> **ARBEITSAUFTRAG A**: Nenne die Verben der Fortbewegung, die der extrahierte Text als poetische Form aufzählt.
> **ARBEITSAUFTRAG B**: Wer warnt laut dem extrahierten Text davor, jetzt Panik zu machen und Ängste zu schüren?
> **ARBEITSAUFTRAG C**: Gib bitte den extrahierten Text von „Dieser Satz stammt“ bis „sie nicht können.“ wortgetreu wieder.

--- EXTRAHIERTER TEXT ---

Dieser Satz stammt von unserem NRW-Arbeitsminister, nachzulesen im heutigen Aufmacher: „Sollte ein solcher Vorgang in NRW auftreten, werde ich mit aller Vehemenz als Aufsichtsbehörde einschreiten.“ Einen Satz von solcher Größe und sprachlichen Schönheit kann wohl nur ein Politiker produzieren (da kommen selbst WAZ-Redakteure nicht mehr mit). Ein Vorgang tritt auf! Und dann wird eingeschritten. Das ist dreimal Fortbewegung in poetischer Form: gehen, auftreten, schreiten. Gekrönt wird das Ganze nur noch von dem „ich“ als Aufsichtsbehörde und der Vehemenz des Einschreitens. Jetzt wissen wir endlich, was Politiker können. Und vor allem: was sie nicht können.
Blättern wir um. Und lesen im Kommentar: „Die allermeisten Ärzten behandeln ihre Patienten aber wie selbstverständlich weiter“.
In der Zwischenzeit ist die Politik-Seite voller Panik. Nachdem Gesine Schwan „von ihrer eigenen Wirkungsmacht überrascht“ wird, was uns nicht wundert, da es das Wort gar nicht gibt, warnt unsere Kanzlerin ein paar Zeilen tiefer: „Es ist völlig unverantwortlich, jetzt Panik zu machen und Ängste zu schüren.“ Tja, wie macht man eigentlich Panik, denn trotz des schönen Begriffs „Panikmache“ ist das gar nicht so leicht.

--- BEREITGESTELLTE DATEN ---

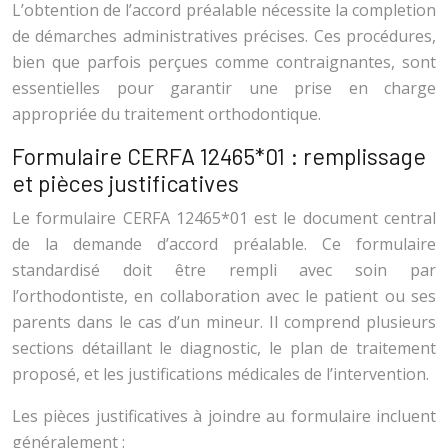
L’obtention de l’accord préalable nécessite la completion
de démarches administratives précises. Ces procédures,
bien que parfois perçues comme contraignantes, sont
essentielles pour garantir une prise en charge
appropriée du traitement orthodontique.
Formulaire CERFA 12465*01 : remplissage
et pièces justificatives
Le formulaire CERFA 12465*01 est le document central
de la demande d’accord préalable. Ce formulaire
standardisé doit être rempli avec soin par
l’orthodontiste, en collaboration avec le patient ou ses
parents dans le cas d’un mineur. Il comprend plusieurs
sections détaillant le diagnostic, le plan de traitement
proposé, et les justifications médicales de l’intervention.
Les pièces justificatives à joindre au formulaire incluent
généralement :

---

> **AUSGABE A**: gehen, auftreten, schreiten

> **AUSGABE B**: Die Kanzlerin.

> **AUSGABE C**:
Dieser Satz stammt von unserem NRW-Arbeitsminister, nachzulesen im heutigen Aufmacher: „Sollte ein solcher Vorgang in NRW auftreten, werde ich mit aller Vehemenz als Aufsichtsbehörde einschreiten.“ Einen Satz von solcher Größe und sprachlichen Schönheit kann wohl nur ein Politiker produzieren (da kommen selbst WAZ-Redakteure nicht mehr mit). Ein Vorgang tritt auf! Und dann wird eingeschritten. Das ist dreimal Fortbewegung in poetischer Form: gehen, auftreten, schreiten. Gekrönt wird das Ganze nur noch von dem „ich“ als Aufsichtsbehörde und der Vehemenz des Einschreitens. Jetzt wissen wir endlich, was Politiker können. Und vor allem: was sie nicht können.